Tuesday, September 21, 2010

Ananthashayanam

I know, I know. After reading this story, you might think that all my old lady had in her life were adventures or sort of it, and nothing else.  But, I would say it is something like that.  And no fictionalized moment is involved in any of it.  The living legend still lives and all you need for a live documentation, is to come to my house.  So, coming back to stories, do you know what ‘Ananthashayanam’ means?  Before you google it and ‘navigate away from this page’, I will tell you.

‘Ananthashayanam’ is a Sanskrit word that comes from ‘a posture of reclination of Lord Maha Vishnu on the great snake called Kaliya’.  His very famous posture is lying on the curled up shesh naag, with one elbow popped up and his head resting on it.  So, imagine a human being in an ‘Ananthashayanam’ posture!  Don’t worry. My granny did not do it.  She just sort of did something like it.

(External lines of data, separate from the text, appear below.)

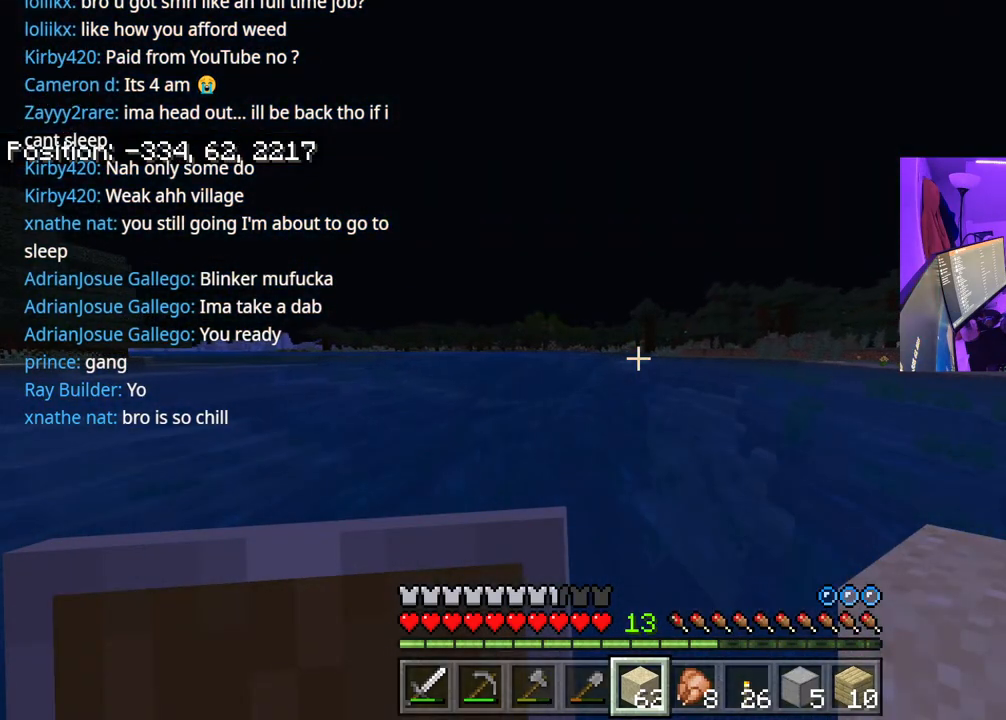
{"buttons": [], "left_stick": "up", "right_stick": "center", "events": []}
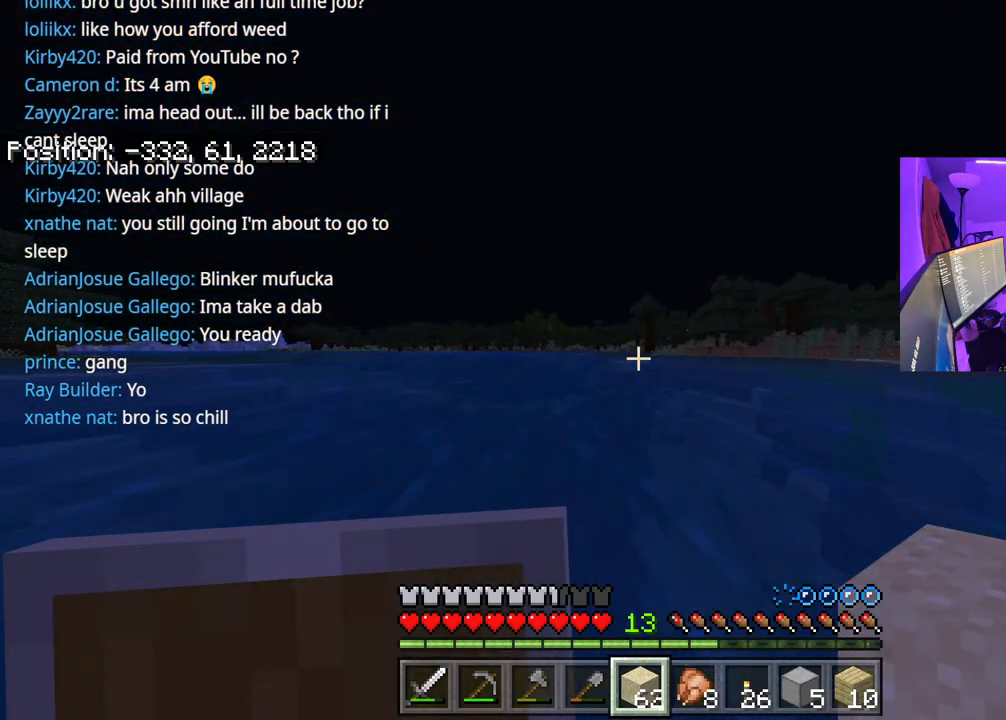
{"buttons": [], "left_stick": "up", "right_stick": "center", "events": []}
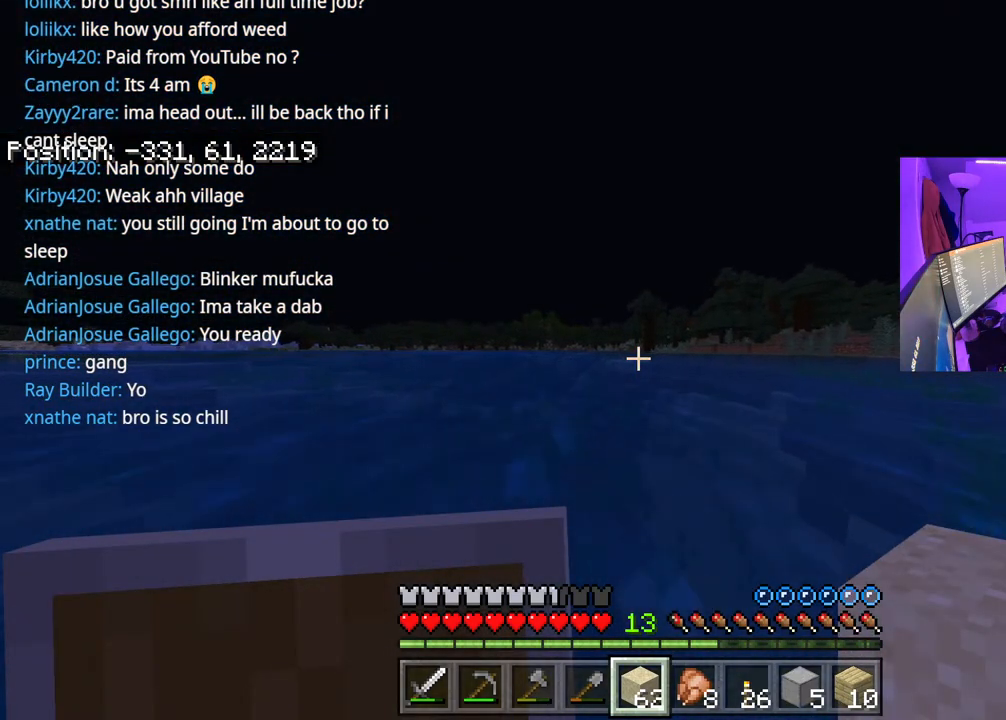
{"buttons": [], "left_stick": "up", "right_stick": "center", "events": [[50, "right_stick", "right"], [217, "right_stick", "center"]]}
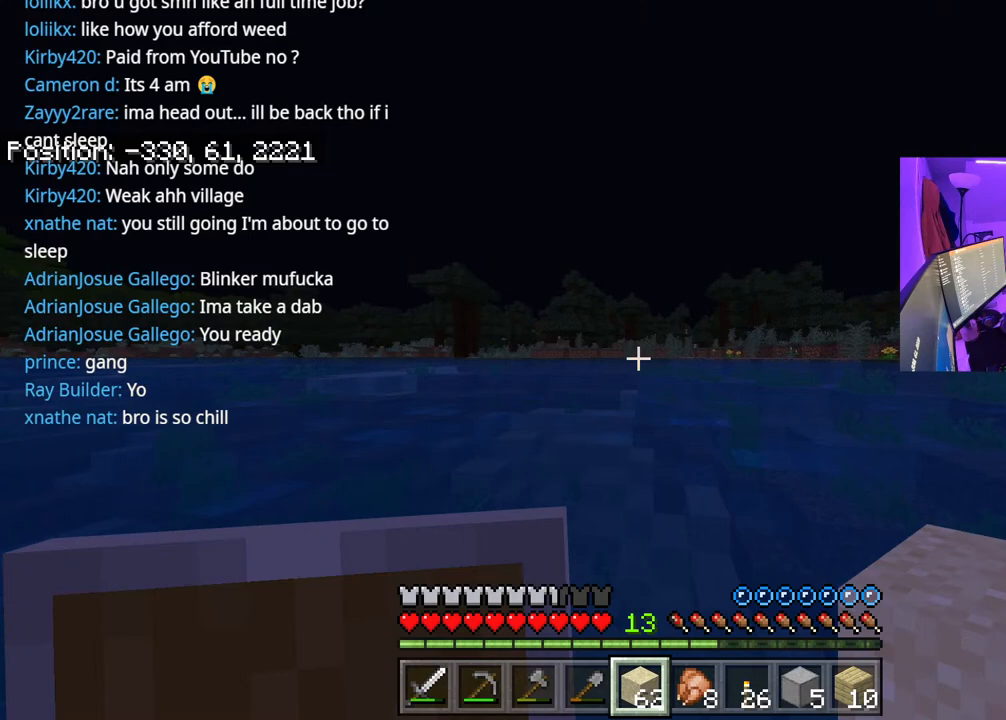
{"buttons": [], "left_stick": "up", "right_stick": "right", "events": [[483, "right_stick", "right"]]}
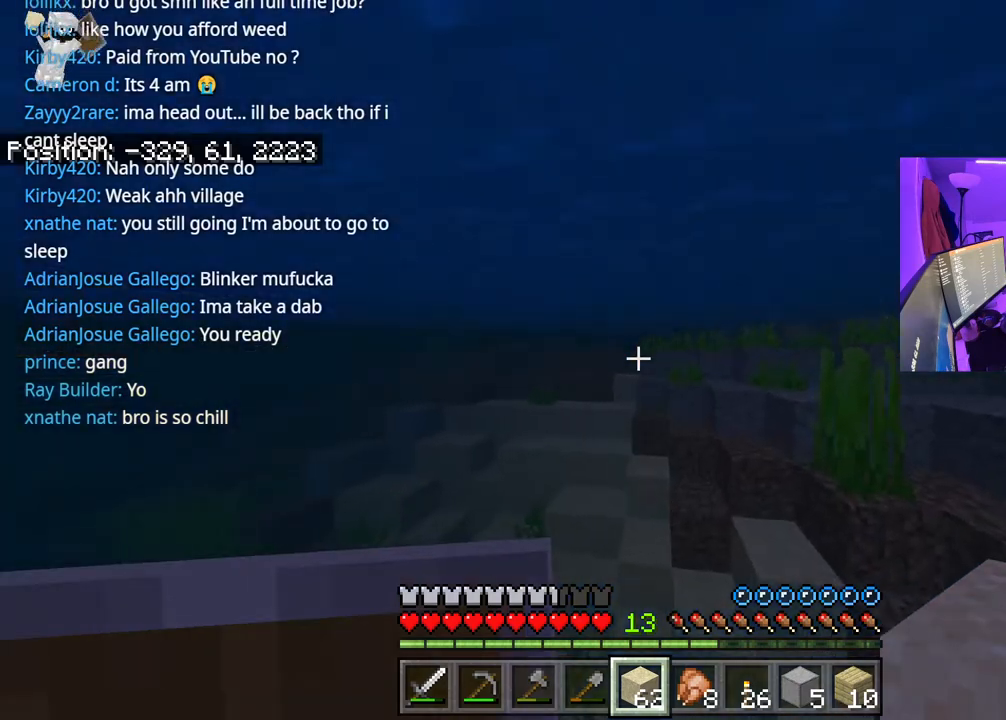
{"buttons": [], "left_stick": "up", "right_stick": "center", "events": [[83, "A", "down"], [100, "right_stick", "center"], [367, "A", "up"]]}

Those days, she wasn’t living with us.  We were here in Baroda and she used to visit us often.  And yes, with a ticket and her baggage, she used to travel alone.  All the way from Trivendrum to Baroda, when no 28-hour Konkan railway existed and when it took more than 48 hours for the journey.  So, once it so happened that she had reached back home in Kerala, after a long journey and it was past 2 am.  She used to live alone in her house, though her eldest son and family lived just a few yards away.  On her insistence, we had not informed her son about her arrival.

As she had arrived late, she just opened the door, dumped the luggage and slumped on the rolled up bedding.  She slept soundly till her daughter-in-law came knocking with tea and breakfast in the morning.  After exchanging news and having breakfast, both of them decided to make the place a little inhabitable.  As they both lifted up the rolled bedding, the daughter-in-law shrieked. 

There, under the first set of mattress, stretched leisurely was a serpent.  Almost nine feet long, shiny black and silvery tones here and there, it was lying on the second set of mattress.  Grandma says that it had a look of being disturbed out of a pleasurable siesta, but certain calmness, unlike the humans, shone in its luminous eyes. 

Pushing my shrieking aunt out, grandma stood outside for sometime.  About 10 minutes later, they saw it get out of the nearby window and vanish among thick bushes beyond.  When they got inside the room, they saw that it had left a gift for my granny.  A still-shiny piece of its old skin! Bizarre gift, I know. All the same, she kept it carefully wrapped, till she came here to stay with us.  No one till date knows whether granny was aware or not of the snake, through out the night.

My granny is known for the incident in the village, thanks to my aunt and her group of what we call over-the-fence-gossip-mongers.  They call her ‘the lady who slept on a snake’.  The lady who did something like ‘Ananthashayanam’.